The Australia Council for the Arts recently launched its second Reconciliation Action Plan (RAP) – Innovate 2013 – 2015. We asked questions of staff who had either been directly involved with the RAP or held roles that would influence the RAP.
What does the RAP mean to the individual and for the Australia Council?
The RAP is one of many things that is taking place and needs to take place to properly recognise the critical importance of Aboriginal and Torres Strait Islander art and culture in the Australian arts sector and Australian society. It is important to acknowledge that there are many views about reconciliation and some First Nations people are not in favour of this approach. It can be seen as a token gesture that does little to address the issues at an organisational or a personal level. However it can also be seen as a positive approach that does lead to greater awareness and understanding of the complex issues we face and to bring about change. There is great interest and genuine commitment within the Australia Council staff to confront these difficult issues. To understand about the history of invasion and colonization, and to learn more about the stories, art and culture of this land on which we live.
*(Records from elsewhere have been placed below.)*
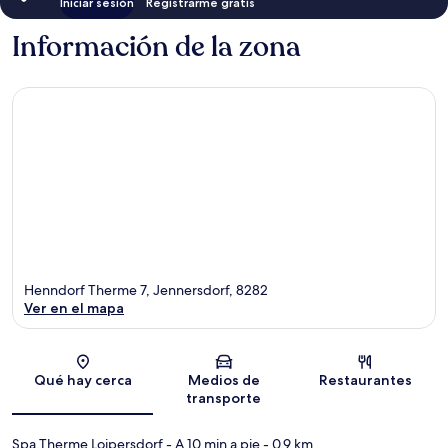
Iniciar sesión
Registrarme gratis
Información de la zona
Henndorf Therme 7, Jennersdorf, 8282
Ver en el mapa
Sección del mapa
Qué hay cerca
Medios de
Restaurantes
transporte
Spa Therme Loipersdorf
- A 10 min a pie
- 0.9 km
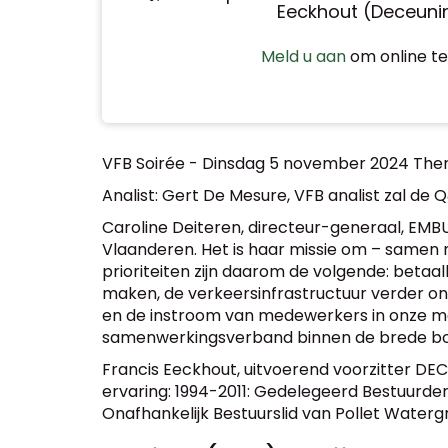
Eeckhout (Deceuni
Meld u aan
om online te 
VFB Soirée - Dinsdag 5 november 2024 Th
Analist: Gert De Mesure, VFB analist zal de
Caroline Deiteren, directeur-generaal, EMBU
Vlaanderen. Het is haar missie om – samen
prioriteiten zijn daarom de volgende: beta
maken, de verkeersinfrastructuur verder on
en de instroom van medewerkers in onze mo
samenwerkingsverband binnen de brede bouw
Francis Eeckhout, uitvoerend voorzitter DE
ervaring: 1994-2011: Gedelegeerd Bestuurd
Onafhankelijk Bestuurslid van Pollet Water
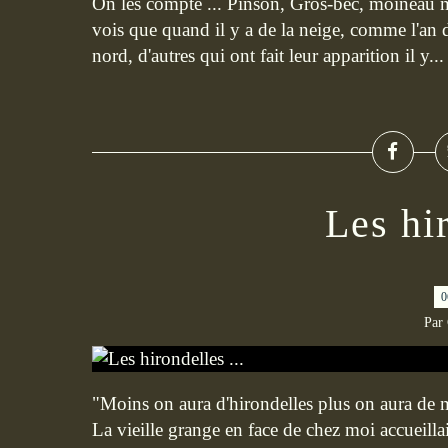
On les compte ... Pinson, Gros-bec, moineau m
vois que quand il y a de la neige, comme l'an 
nord, d'autres qui ont fait leur apparition il y...
Les hir
0
Par
"Moins on aura d'hirondelles plus on aura de mo
La vieille grange en face de chez moi accueill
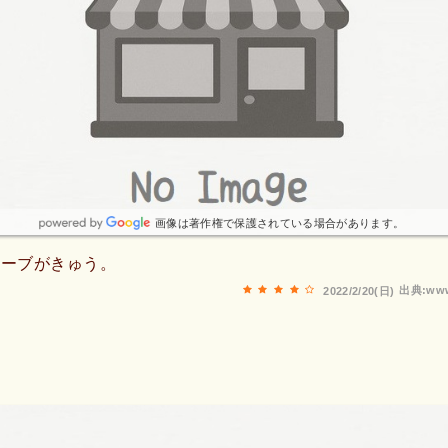
画像は著作権で保護されている場合があります。
カーブがきゅう。
出典:www
2022/2/20(日)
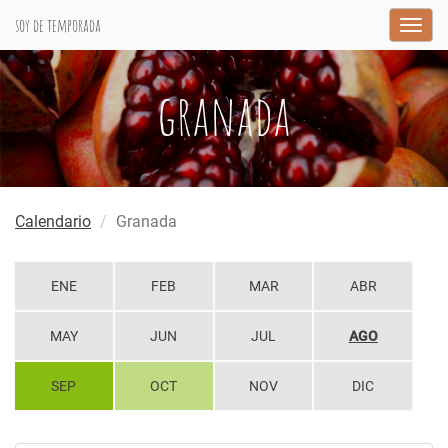
soy de temporada
Togg
navig
granada
Calendario
Granada
ENE
FEB
MAR
ABR
MAY
JUN
JUL
AGO
SEP
OCT
NOV
DIC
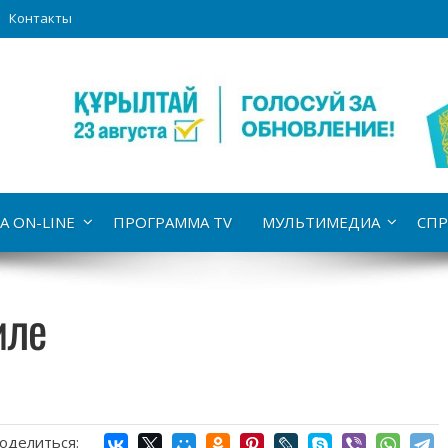
Контакты
А ON-LINE
ПРОГРАММА TV
МУЛЬТИМЕДИА
СПР
иле
оделиться:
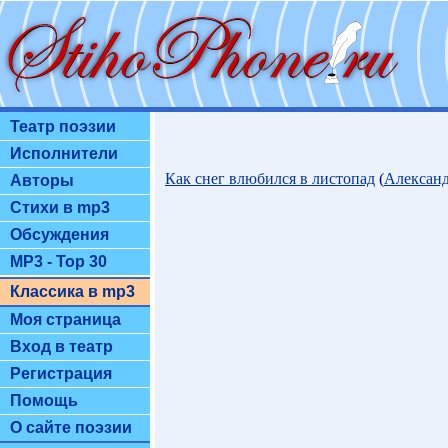
Театр поэзии
Исполнители
Как снег влюбился в листопад
(
Алексан
Авторы
Стихи в mp3
Обсуждения
MP3 - Top 30
Классика в mp3
Моя страница
Вход в театр
Регистрация
Помощь
О сайте поэзии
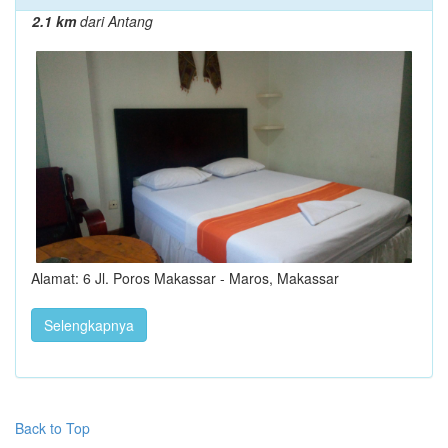
2.1 km
dari Antang
Alamat: 6 Jl. Poros Makassar - Maros, Makassar
Selengkapnya
Back to Top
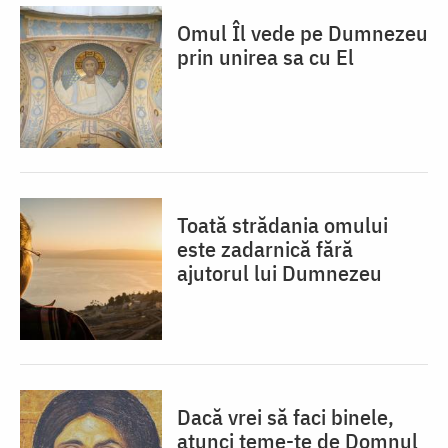
Omul Îl vede pe Dumnezeu
prin unirea sa cu El
Toată strădania omului
este zadarnică fără
ajutorul lui Dumnezeu
Dacă vrei să faci binele,
atunci teme-te de Domnul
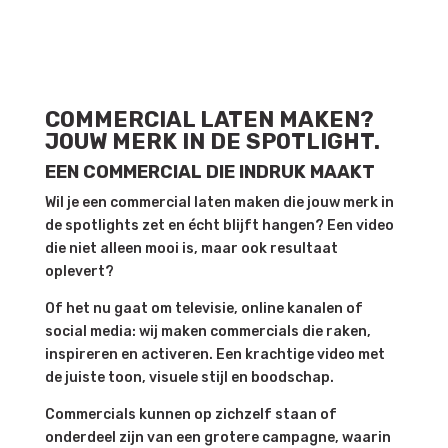
COMMERCIAL LATEN MAKEN?
JOUW MERK IN DE SPOTLIGHT.
EEN COMMERCIAL DIE INDRUK MAAKT
Wil je een commercial laten maken die jouw merk in
de spotlights zet en écht blijft hangen? Een video
die niet alleen mooi is, maar ook resultaat
oplevert?
Of het nu gaat om televisie, online kanalen of
social media: wij maken commercials die raken,
inspireren en activeren. Een krachtige video met
de juiste toon, visuele stijl en boodschap.
Commercials kunnen op zichzelf staan of
onderdeel zijn van een grotere campagne, waarin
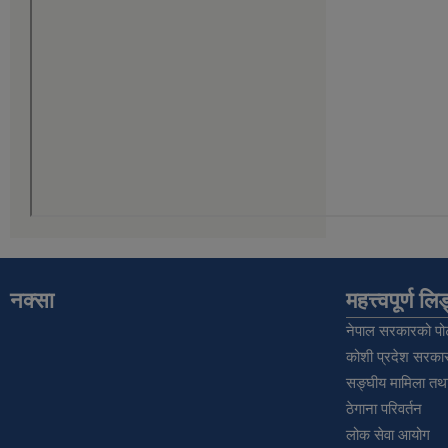
नक्सा
महत्त्वपूर्ण ल
नेपाल सरकारको पोर
कोशी प्रदेश सरकार
सङ्‍घीय मामिला तथा
ठेगाना परिवर्तन
लोक सेवा आयोग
Over time has there been a change in the organisation in terms of the way people engage with Aboriginal and Torres Strait Islander arts and culture?
There has always been a strong focus on supporting Aboriginal and Torres Strait Islander arts and culture at the Australia Council, however we have recognized that we should do more to demonstrate our commitment to reconciliation at the organizational level. The RAP sets a road map for how we can change the way we work and the way we do business to recognize the valuable role that Aboriginal and Torres Strait Islander people play across our organization and in our community. Some of the changes are quite simple while others will take more time to embed and build into our organizational culture. However all of these actions will make a significant difference in the long term and demonstrate to the arts community that we are serious about keeping Aboriginal and Torres Strait Islander arts and culture strong.
The Australia Council has grown over the past 7 years in its understanding of Aboriginal and Torres Strait Islander arts and culture. When the RAP process started it was approached by staff at the time from a very naive understanding. Since 2010, the Australia Council had to undergo a deep reflective process that has ensured that everyone at Council has an understanding of the important role, our organisation and staff, can contribute to the conversation about reconciliation from a cultural/national narrative perspective.
What makes the Council’s RAP important now and where do you see it going?
Reconciliation is about individuals and communities, listening and learning and being open to different ways of doing things. It is a living process that involves many people, ideas and perspectives. It will always be a work in progress because there will always be new challenges. If we continue to approach such challenges with courage and understanding we will discover new knowledge and new ways of doing things. This will ensure that the Australia Council’s RAP and reconciliation in Australia more broadly, remains dynamic, contemporary and alive.
The Australia Council’s RAP is extremely important now, we’re at a point in time where we’re moving from a reflective internal process to a proactive external process working with the wider arts community. The Arts play an important role in the conversation about the national narrative, and reconciliation is a fundamental component of this conversation. The Australia Council is in a particularly unique position to work with the wider arts community to lead this conversation as we have relationships with individual artists, arts organsiations and community groups across Australia.